Aggregate scoreboard across all phases

27 unique stable_pass rows confirmed:

AM-01..04 (4 rows — autonomy matrix, Phase 5a)
C003, C008, C013, C015, C016, C018, C024 (7 rows — marker edges, prompt rewrites, discriminator widenings)
CD-01, CD-03 (2 rows — Phase 7 discriminator widenings)
CF-02, CF-03 (2 rows — Phase 8 sibling-skill fixes)
EA-01, EA-02, EA-03 (3 rows — Phase 8 newline tolerance)
G1 (Phase 5a — new gap row, scope_write_path discriminator)
G2 (Phase 6 — discriminator widening)
G5 (Phase 8 — bench infra fix)
MI-01..06 (6 rows — Phase 6 matcher_change for multi-instance disambiguation)

Stage 5b recommendation

Conditional YES — the floor is now substantially clean:

27 rows confirmed stable_pass (up from ~0 measurable at session start)
Docker eviction issue resolved (8.1)
5 known remaining defects (4 stable_fail, 4 near-miss flake) are characterized and either small skill-body iteration OR workspace fixture work — they’re not architectural

If the goal is clean ratchet seeding, Stage 5b (~$107 at current per-probe rates, ~3-4h wall-clock) is now safe to run. Expect:

Routing baseline ~0.7-0.8 (vs current 0.6667; the v0.2.4 → v0.2.5 description tweaks may have nudged it)
Stable_pass on full 71 conv set probably 0.45-0.55 (extrapolating from the 27 confirmed wins + new rows that haven’t yet been Phase-8-touched)
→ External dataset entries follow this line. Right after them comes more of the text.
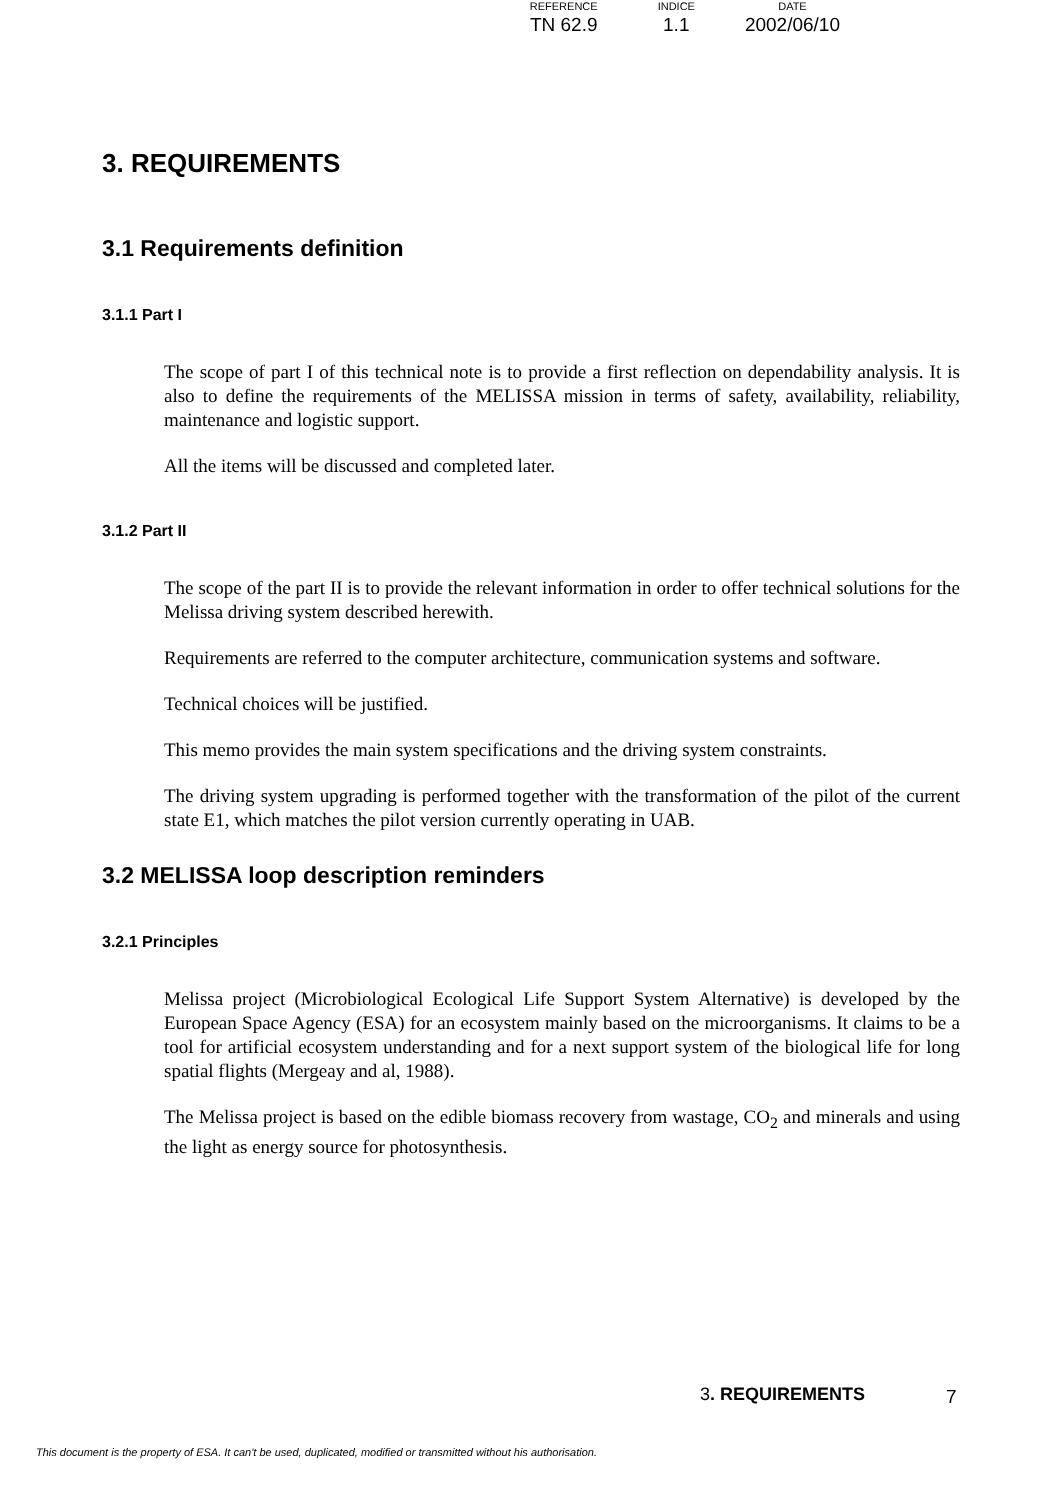| REFERENCE | INDICE | DATE |
| --- | --- | --- |
| TN 62.9 | 1.1 | 2002/06/10 |
3. REQUIREMENTS
3.1 Requirements definition
3.1.1 Part I
The scope of part I of this technical note is to provide a first reflection on dependability analysis. It is also to define the requirements of the MELISSA mission in terms of safety, availability, reliability, maintenance and logistic support.
All the items will be discussed and completed later.
3.1.2 Part II
The scope of the part II is to provide the relevant information in order to offer technical solutions for the Melissa driving system described herewith.
Requirements are referred to the computer architecture, communication systems and software.
Technical choices will be justified.
This memo provides the main system specifications and the driving system constraints.
The driving system upgrading is performed together with the transformation of the pilot of the current state E1, which matches the pilot version currently operating in UAB.
3.2 MELISSA loop description reminders
3.2.1 Principles
Melissa project (Microbiological Ecological Life Support System Alternative) is developed by the European Space Agency (ESA) for an ecosystem mainly based on the microorganisms. It claims to be a tool for artificial ecosystem understanding and for a next support system of the biological life for long spatial flights (Mergeay and al, 1988).
The Melissa project is based on the edible biomass recovery from wastage, CO<sub>2</sub> and minerals and using the light as energy source for photosynthesis.
3. REQUIREMENTS 7
This document is the property of ESA. It can't be used, duplicated, modified or transmitted without his authorisation.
If the goal is finalize the remaining 8 rows first, Phase 9 would be:

SKILL.md §5 sharpening for C014 stable-emission
Workspace fixture defense for CD-02/CD-04
Add FEAT-X file to G4 workspace
EA-04 4-FEAT regex one more iteration
Then Stage 5b on a near-clean bench

I’d suggest proceed with Stage 5b NOW for the ratchet reset — the Phase 9 work is iterative refinement on a bench that’s already broadly clean. Ratchets seeded now provide a useful baseline; refinements move them up, not down.